Dr Winberg said she got to experience first-hand how the healing process worked from being a patient.
Surgeons spent six hours trying to reattach her scalp but that did not work so instead some of the top layers of her thigh skin was turned into a mesh and stapled to her skull.
"Within four weeks, I had new skin over the top of my skull and that saved my life. I wouldn't have survived with a gaping wound," she said.
Dr Winberg has had seven surgeries over the past two years where expander balloons were used to stretch the remaining parts of her scalp over her wound, and the mesh graft was removed
This has meant the skin on her skull had nerves again so it had feeling, could regulate temperature and sweat. Some of her hair was moved in the process onto the top of her head.
"My skin is 85 per cent recovered," she said. "It impressed on me the whole one-year trajectory it takes for skin to regrow and recover. I was lucky my wound did heal up amazingly."
Dr Winberg said she had to work with medical staff, nurses and pharmacists to look after her wound and change her dressings and having access to information gives patients the best chances of healing at home.
"The experience has really helped me understand the journey of what individual patients of chronic wounds go through and how important it is for Wounds Australia to tie together the whole trajectory of wound healing treatment," she said.

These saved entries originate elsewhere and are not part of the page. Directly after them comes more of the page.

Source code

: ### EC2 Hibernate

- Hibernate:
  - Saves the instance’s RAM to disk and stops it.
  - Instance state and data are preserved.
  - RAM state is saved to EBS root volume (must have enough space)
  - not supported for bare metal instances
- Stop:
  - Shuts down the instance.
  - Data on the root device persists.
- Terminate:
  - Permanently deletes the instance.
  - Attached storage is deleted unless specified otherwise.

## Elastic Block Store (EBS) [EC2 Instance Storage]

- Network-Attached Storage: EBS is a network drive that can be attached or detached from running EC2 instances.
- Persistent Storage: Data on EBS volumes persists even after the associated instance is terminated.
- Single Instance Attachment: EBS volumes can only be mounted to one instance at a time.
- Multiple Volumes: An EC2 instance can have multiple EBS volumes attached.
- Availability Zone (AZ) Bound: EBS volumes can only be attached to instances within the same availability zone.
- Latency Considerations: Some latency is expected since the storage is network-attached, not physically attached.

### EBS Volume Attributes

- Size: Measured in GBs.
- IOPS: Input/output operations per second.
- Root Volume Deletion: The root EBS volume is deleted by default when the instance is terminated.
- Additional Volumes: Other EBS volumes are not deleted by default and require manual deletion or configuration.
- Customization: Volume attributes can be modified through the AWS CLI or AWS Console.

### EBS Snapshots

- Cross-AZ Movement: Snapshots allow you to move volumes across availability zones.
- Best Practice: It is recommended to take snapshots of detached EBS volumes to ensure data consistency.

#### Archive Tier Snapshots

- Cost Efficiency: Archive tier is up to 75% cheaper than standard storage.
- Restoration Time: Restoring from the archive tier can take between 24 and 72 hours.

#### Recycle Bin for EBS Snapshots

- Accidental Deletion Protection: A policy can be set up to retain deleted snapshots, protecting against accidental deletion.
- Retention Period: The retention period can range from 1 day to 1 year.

This year Wounds Awareness Week will focus on three streams of activity said inventor of 'spray on skin' and 2005 Australian of the Year Professor Fiona Wood.
"Every year over 420,000 Australians suffer from a chronic wound," she said.
"The first is a public awareness campaign that highlights risk factors and warning signs. We will educate people on how they can heal their wounds by simply seeking treatment.
"The second is engaging with healthcare and aged care workers to improve their skills and enhance the treatment their patients receive.
"The third is persistent lobbying of governments to implement straightforward reforms proposed by wound care experts that will slash costs and patient numbers."